___ DATA SHOWN ___

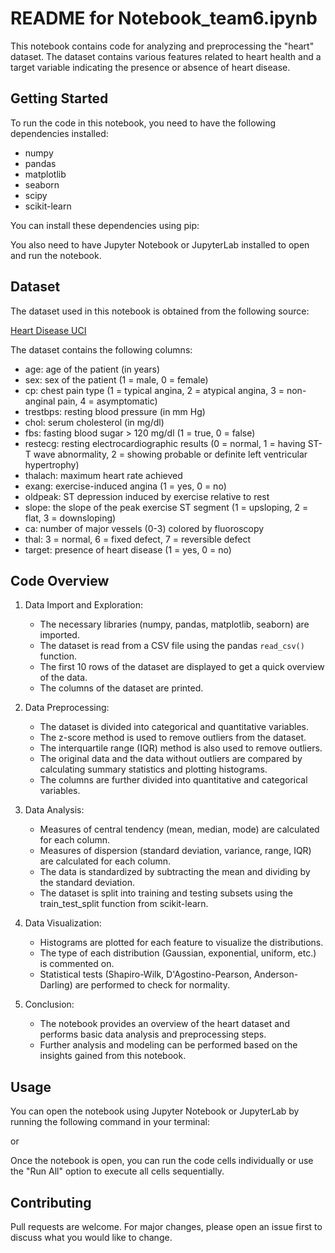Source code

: # README for Notebook_team6.ipynb

This notebook contains code for analyzing and preprocessing the "heart" dataset. The dataset contains various features related to heart health and a target variable indicating the presence or absence of heart disease.

## Getting Started

To run the code in this notebook, you need to have the following dependencies installed:

- numpy
- pandas
- matplotlib
- seaborn
- scipy
- scikit-learn

You can install these dependencies using pip:


You also need to have Jupyter Notebook or JupyterLab installed to open and run the notebook.

## Dataset

The dataset used in this notebook is obtained from the following source:

[Heart Disease UCI](https://archive.ics.uci.edu/ml/datasets/heart+Disease)

The dataset contains the following columns:

- age: age of the patient (in years)
- sex: sex of the patient (1 = male, 0 = female)
- cp: chest pain type (1 = typical angina, 2 = atypical angina, 3 = non-anginal pain, 4 = asymptomatic)
- trestbps: resting blood pressure (in mm Hg)
- chol: serum cholesterol (in mg/dl)
- fbs: fasting blood sugar > 120 mg/dl (1 = true, 0 = false)
- restecg: resting electrocardiographic results (0 = normal, 1 = having ST-T wave abnormality, 2 = showing probable or definite left ventricular hypertrophy)
- thalach: maximum heart rate achieved
- exang: exercise-induced angina (1 = yes, 0 = no)
- oldpeak: ST depression induced by exercise relative to rest
- slope: the slope of the peak exercise ST segment (1 = upsloping, 2 = flat, 3 = downsloping)
- ca: number of major vessels (0-3) colored by fluoroscopy
- thal: 3 = normal, 6 = fixed defect, 7 = reversible defect
- target: presence of heart disease (1 = yes, 0 = no)

## Code Overview

1. Data Import and Exploration:
   - The necessary libraries (numpy, pandas, matplotlib, seaborn) are imported.
   - The dataset is read from a CSV file using the pandas `read_csv()` function.
   - The first 10 rows of the dataset are displayed to get a quick overview of the data.
   - The columns of the dataset are printed.

2. Data Preprocessing:
   - The dataset is divided into categorical and quantitative variables.
   - The z-score method is used to remove outliers from the dataset.
   - The interquartile range (IQR) method is also used to remove outliers.
   - The original data and the data without outliers are compared by calculating summary statistics and plotting histograms.
   - The columns are further divided into quantitative and categorical variables.

3. Data Analysis:
   - Measures of central tendency (mean, median, mode) are calculated for each column.
   - Measures of dispersion (standard deviation, variance, range, IQR) are calculated for each column.
   - The data is standardized by subtracting the mean and dividing by the standard deviation.
   - The dataset is split into training and testing subsets using the train_test_split function from scikit-learn.

4. Data Visualization:
   - Histograms are plotted for each feature to visualize the distributions.
   - The type of each distribution (Gaussian, exponential, uniform, etc.) is commented on.
   - Statistical tests (Shapiro-Wilk, D'Agostino-Pearson, Anderson-Darling) are performed to check for normality.

5. Conclusion:
   - The notebook provides an overview of the heart dataset and performs basic data analysis and preprocessing steps.
   - Further analysis and modeling can be performed based on the insights gained from this notebook.

## Usage

You can open the notebook using Jupyter Notebook or JupyterLab by running the following command in your terminal:

or


Once the notebook is open, you can run the code cells individually or use the "Run All" option to execute all cells sequentially.

## Contributing

Pull requests are welcome. For major changes, please open an issue first to discuss what you would like to change.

___

§ **PROBLEM**: When pictures appear in the records above, leave them out and reproduce exactly each line from the first through the line containing "- scikit-learn", both included.

§ **WRITTEN RESPONSE**:
Source code

: # README for Notebook_team6.ipynb

This notebook contains code for analyzing and preprocessing the "heart" dataset. The dataset contains various features related to heart health and a target variable indicating the presence or absence of heart disease.

## Getting Started

To run the code in this notebook, you need to have the following dependencies installed:

- numpy
- pandas
- matplotlib
- seaborn
- scipy
- scikit-learn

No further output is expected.